EXERCISE DESCRIPTION:
Return each line of the records with nothing changed, pictures excepted.
THE RECORDS START
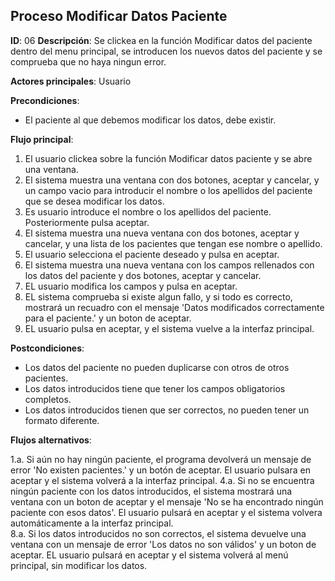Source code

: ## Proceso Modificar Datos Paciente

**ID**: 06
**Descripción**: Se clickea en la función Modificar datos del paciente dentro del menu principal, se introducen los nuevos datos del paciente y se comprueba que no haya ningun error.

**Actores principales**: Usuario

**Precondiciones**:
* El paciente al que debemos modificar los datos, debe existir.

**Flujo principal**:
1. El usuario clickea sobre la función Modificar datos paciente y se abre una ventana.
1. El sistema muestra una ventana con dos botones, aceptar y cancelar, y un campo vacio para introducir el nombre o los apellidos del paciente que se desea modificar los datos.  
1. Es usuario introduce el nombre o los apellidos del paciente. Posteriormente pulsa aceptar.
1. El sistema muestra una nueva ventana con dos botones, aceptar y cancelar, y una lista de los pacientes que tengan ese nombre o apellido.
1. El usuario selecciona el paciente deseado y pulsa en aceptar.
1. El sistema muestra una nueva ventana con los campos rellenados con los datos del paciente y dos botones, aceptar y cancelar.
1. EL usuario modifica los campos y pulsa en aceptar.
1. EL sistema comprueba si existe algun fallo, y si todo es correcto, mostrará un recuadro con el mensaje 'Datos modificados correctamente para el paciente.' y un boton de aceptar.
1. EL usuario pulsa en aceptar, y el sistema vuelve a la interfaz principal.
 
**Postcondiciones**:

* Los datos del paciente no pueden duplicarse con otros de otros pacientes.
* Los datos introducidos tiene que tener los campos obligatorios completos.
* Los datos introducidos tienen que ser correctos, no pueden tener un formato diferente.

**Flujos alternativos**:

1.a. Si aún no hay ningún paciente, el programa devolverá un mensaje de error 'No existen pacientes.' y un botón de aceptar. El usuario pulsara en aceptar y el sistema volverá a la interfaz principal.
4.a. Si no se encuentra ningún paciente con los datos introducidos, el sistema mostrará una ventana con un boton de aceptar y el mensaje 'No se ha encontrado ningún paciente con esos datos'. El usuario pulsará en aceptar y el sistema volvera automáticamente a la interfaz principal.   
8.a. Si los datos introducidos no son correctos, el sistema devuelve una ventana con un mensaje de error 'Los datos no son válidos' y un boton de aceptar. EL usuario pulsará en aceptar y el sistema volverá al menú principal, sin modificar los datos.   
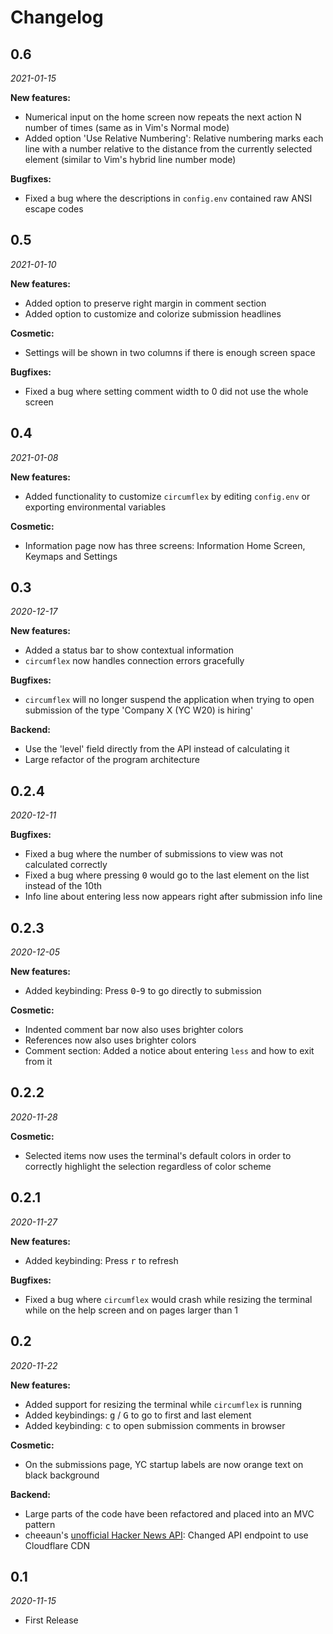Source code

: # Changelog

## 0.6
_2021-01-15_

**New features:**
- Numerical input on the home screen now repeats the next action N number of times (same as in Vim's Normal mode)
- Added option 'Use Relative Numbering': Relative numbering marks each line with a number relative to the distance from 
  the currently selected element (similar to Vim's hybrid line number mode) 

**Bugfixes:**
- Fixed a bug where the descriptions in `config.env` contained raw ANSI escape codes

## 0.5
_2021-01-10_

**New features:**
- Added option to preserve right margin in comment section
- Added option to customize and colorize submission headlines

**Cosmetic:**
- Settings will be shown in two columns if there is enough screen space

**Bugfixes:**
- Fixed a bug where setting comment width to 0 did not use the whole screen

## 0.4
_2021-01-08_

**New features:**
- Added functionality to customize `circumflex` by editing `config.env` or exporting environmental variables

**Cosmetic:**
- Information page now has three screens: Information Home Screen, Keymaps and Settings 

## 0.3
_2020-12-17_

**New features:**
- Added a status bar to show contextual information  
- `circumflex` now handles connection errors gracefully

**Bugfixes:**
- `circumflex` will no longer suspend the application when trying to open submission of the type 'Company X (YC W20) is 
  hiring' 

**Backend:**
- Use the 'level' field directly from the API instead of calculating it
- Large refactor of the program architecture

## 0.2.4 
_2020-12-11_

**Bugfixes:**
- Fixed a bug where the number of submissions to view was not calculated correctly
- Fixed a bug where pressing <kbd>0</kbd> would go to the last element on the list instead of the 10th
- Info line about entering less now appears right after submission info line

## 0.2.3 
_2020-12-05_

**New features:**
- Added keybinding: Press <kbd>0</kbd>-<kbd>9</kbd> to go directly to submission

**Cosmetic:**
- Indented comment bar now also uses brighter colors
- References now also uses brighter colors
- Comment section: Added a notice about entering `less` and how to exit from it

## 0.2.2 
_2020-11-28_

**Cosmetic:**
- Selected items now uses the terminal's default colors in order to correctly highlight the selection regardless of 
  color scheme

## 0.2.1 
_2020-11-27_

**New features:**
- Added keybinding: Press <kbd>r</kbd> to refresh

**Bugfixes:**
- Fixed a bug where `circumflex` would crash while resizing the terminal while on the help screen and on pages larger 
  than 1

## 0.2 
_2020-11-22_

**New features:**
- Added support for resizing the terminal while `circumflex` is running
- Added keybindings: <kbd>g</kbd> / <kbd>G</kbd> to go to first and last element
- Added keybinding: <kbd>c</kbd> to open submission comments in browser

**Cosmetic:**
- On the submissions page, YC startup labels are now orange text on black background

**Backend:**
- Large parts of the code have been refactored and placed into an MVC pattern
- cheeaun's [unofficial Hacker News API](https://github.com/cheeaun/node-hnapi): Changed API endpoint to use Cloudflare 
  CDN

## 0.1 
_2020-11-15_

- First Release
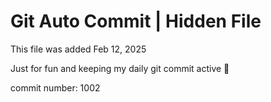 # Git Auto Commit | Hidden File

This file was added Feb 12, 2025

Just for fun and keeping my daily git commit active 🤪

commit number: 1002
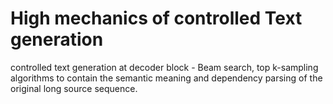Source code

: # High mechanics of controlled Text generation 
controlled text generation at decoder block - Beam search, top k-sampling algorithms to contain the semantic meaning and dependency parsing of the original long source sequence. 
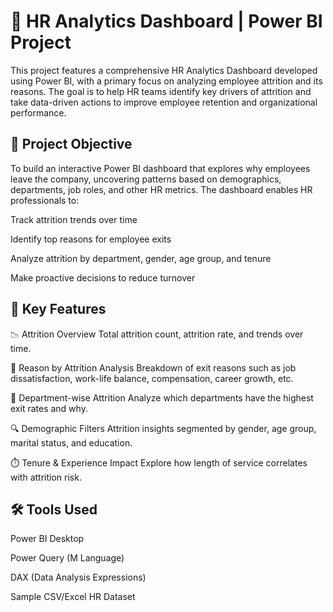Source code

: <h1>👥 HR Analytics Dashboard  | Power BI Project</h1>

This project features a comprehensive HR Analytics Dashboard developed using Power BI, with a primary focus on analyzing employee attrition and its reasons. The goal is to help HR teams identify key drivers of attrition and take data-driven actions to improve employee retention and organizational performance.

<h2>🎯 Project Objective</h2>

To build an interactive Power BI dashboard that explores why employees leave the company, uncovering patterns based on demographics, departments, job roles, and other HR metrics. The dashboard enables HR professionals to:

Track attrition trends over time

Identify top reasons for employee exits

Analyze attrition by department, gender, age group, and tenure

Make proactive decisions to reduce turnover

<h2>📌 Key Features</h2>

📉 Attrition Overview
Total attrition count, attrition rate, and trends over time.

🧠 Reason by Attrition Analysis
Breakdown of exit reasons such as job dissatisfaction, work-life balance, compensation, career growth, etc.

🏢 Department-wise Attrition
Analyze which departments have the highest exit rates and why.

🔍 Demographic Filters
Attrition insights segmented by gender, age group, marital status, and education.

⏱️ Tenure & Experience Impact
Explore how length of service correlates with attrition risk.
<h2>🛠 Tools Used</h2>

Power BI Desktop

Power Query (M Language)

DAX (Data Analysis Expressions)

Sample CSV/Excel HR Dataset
THE RECORDS END
TASK OUTPUT:
Source code

: ## Proceso Modificar Datos Paciente

**ID**: 06
**Descripción**: Se clickea en la función Modificar datos del paciente dentro del menu principal, se introducen los nuevos datos del paciente y se comprueba que no haya ningun error.

**Actores principales**: Usuario

**Precondiciones**:
* El paciente al que debemos modificar los datos, debe existir.

**Flujo principal**:
1. El usuario clickea sobre la función Modificar datos paciente y se abre una ventana.
1. El sistema muestra una ventana con dos botones, aceptar y cancelar, y un campo vacio para introducir el nombre o los apellidos del paciente que se desea modificar los datos.  
1. Es usuario introduce el nombre o los apellidos del paciente. Posteriormente pulsa aceptar.
1. El sistema muestra una nueva ventana con dos botones, aceptar y cancelar, y una lista de los pacientes que tengan ese nombre o apellido.
1. El usuario selecciona el paciente deseado y pulsa en aceptar.
1. El sistema muestra una nueva ventana con los campos rellenados con los datos del paciente y dos botones, aceptar y cancelar.
1. EL usuario modifica los campos y pulsa en aceptar.
1. EL sistema comprueba si existe algun fallo, y si todo es correcto, mostrará un recuadro con el mensaje 'Datos modificados correctamente para el paciente.' y un boton de aceptar.
1. EL usuario pulsa en aceptar, y el sistema vuelve a la interfaz principal.
 
**Postcondiciones**:

* Los datos del paciente no pueden duplicarse con otros de otros pacientes.
* Los datos introducidos tiene que tener los campos obligatorios completos.
* Los datos introducidos tienen que ser correctos, no pueden tener un formato diferente.

**Flujos alternativos**:

1.a. Si aún no hay ningún paciente, el programa devolverá un mensaje de error 'No existen pacientes.' y un botón de aceptar. El usuario pulsara en aceptar y el sistema volverá a la interfaz principal.
4.a. Si no se encuentra ningún paciente con los datos introducidos, el sistema mostrará una ventana con un boton de aceptar y el mensaje 'No se ha encontrado ningún paciente con esos datos'. El usuario pulsará en aceptar y el sistema volvera automáticamente a la interfaz principal.   
8.a. Si los datos introducidos no son correctos, el sistema devuelve una ventana con un mensaje de error 'Los datos no son válidos' y un boton de aceptar. EL usuario pulsará en aceptar y el sistema volverá al menú principal, sin modificar los datos.   
Source code

: # Changelog

## 0.6
_2021-01-15_

**New features:**
- Numerical input on the home screen now repeats the next action N number of times (same as in Vim's Normal mode)
- Added option 'Use Relative Numbering': Relative numbering marks each line with a number relative to the distance from 
  the currently selected element (similar to Vim's hybrid line number mode) 

**Bugfixes:**
- Fixed a bug where the descriptions in `config.env` contained raw ANSI escape codes

## 0.5
_2021-01-10_

**New features:**
- Added option to preserve right margin in comment section
- Added option to customize and colorize submission headlines

**Cosmetic:**
- Settings will be shown in two columns if there is enough screen space

**Bugfixes:**
- Fixed a bug where setting comment width to 0 did not use the whole screen

## 0.4
_2021-01-08_

**New features:**
- Added functionality to customize `circumflex` by editing `config.env` or exporting environmental variables

**Cosmetic:**
- Information page now has three screens: Information Home Screen, Keymaps and Settings 

## 0.3
_2020-12-17_

**New features:**
- Added a status bar to show contextual information  
- `circumflex` now handles connection errors gracefully

**Bugfixes:**
- `circumflex` will no longer suspend the application when trying to open submission of the type 'Company X (YC W20) is 
  hiring' 

**Backend:**
- Use the 'level' field directly from the API instead of calculating it
- Large refactor of the program architecture

## 0.2.4 
_2020-12-11_

**Bugfixes:**
- Fixed a bug where the number of submissions to view was not calculated correctly
- Fixed a bug where pressing <kbd>0</kbd> would go to the last element on the list instead of the 10th
- Info line about entering less now appears right after submission info line

## 0.2.3 
_2020-12-05_

**New features:**
- Added keybinding: Press <kbd>0</kbd>-<kbd>9</kbd> to go directly to submission

**Cosmetic:**
- Indented comment bar now also uses brighter colors
- References now also uses brighter colors
- Comment section: Added a notice about entering `less` and how to exit from it

## 0.2.2 
_2020-11-28_

**Cosmetic:**
- Selected items now uses the terminal's default colors in order to correctly highlight the selection regardless of 
  color scheme

## 0.2.1 
_2020-11-27_

**New features:**
- Added keybinding: Press <kbd>r</kbd> to refresh

**Bugfixes:**
- Fixed a bug where `circumflex` would crash while resizing the terminal while on the help screen and on pages larger 
  than 1

## 0.2 
_2020-11-22_

**New features:**
- Added support for resizing the terminal while `circumflex` is running
- Added keybindings: <kbd>g</kbd> / <kbd>G</kbd> to go to first and last element
- Added keybinding: <kbd>c</kbd> to open submission comments in browser

**Cosmetic:**
- On the submissions page, YC startup labels are now orange text on black background

**Backend:**
- Large parts of the code have been refactored and placed into an MVC pattern
- cheeaun's [unofficial Hacker News API](https://github.com/cheeaun/node-hnapi): Changed API endpoint to use Cloudflare 
  CDN

## 0.1 
_2020-11-15_

- First Release
 # Git Auto Commit | Hidden File

This file was added Feb 12, 2025

Just for fun and keeping my daily git commit active 🤪

commit number: 1002
Source code

: # High mechanics of controlled Text generation 
controlled text generation at decoder block - Beam search, top k-sampling algorithms to contain the semantic meaning and dependency parsing of the original long source sequence. 
Source code

: <h1>👥 HR Analytics Dashboard  | Power BI Project</h1>

This project features a comprehensive HR Analytics Dashboard developed using Power BI, with a primary focus on analyzing employee attrition and its reasons. The goal is to help HR teams identify key drivers of attrition and take data-driven actions to improve employee retention and organizational performance.

<h2>🎯 Project Objective</h2>

To build an interactive Power BI dashboard that explores why employees leave the company, uncovering patterns based on demographics, departments, job roles, and other HR metrics. The dashboard enables HR professionals to:

Track attrition trends over time

Identify top reasons for employee exits

Analyze attrition by department, gender, age group, and tenure

Make proactive decisions to reduce turnover

<h2>📌 Key Features</h2>

📉 Attrition Overview
Total attrition count, attrition rate, and trends over time.

🧠 Reason by Attrition Analysis
Breakdown of exit reasons such as job dissatisfaction, work-life balance, compensation, career growth, etc.

🏢 Department-wise Attrition
Analyze which departments have the highest exit rates and why.

🔍 Demographic Filters
Attrition insights segmented by gender, age group, marital status, and education.

⏱️ Tenure & Experience Impact
Explore how length of service correlates with attrition risk.
<h2>🛠 Tools Used</h2>

Power BI Desktop

Power Query (M Language)

DAX (Data Analysis Expressions)

Sample CSV/Excel HR Dataset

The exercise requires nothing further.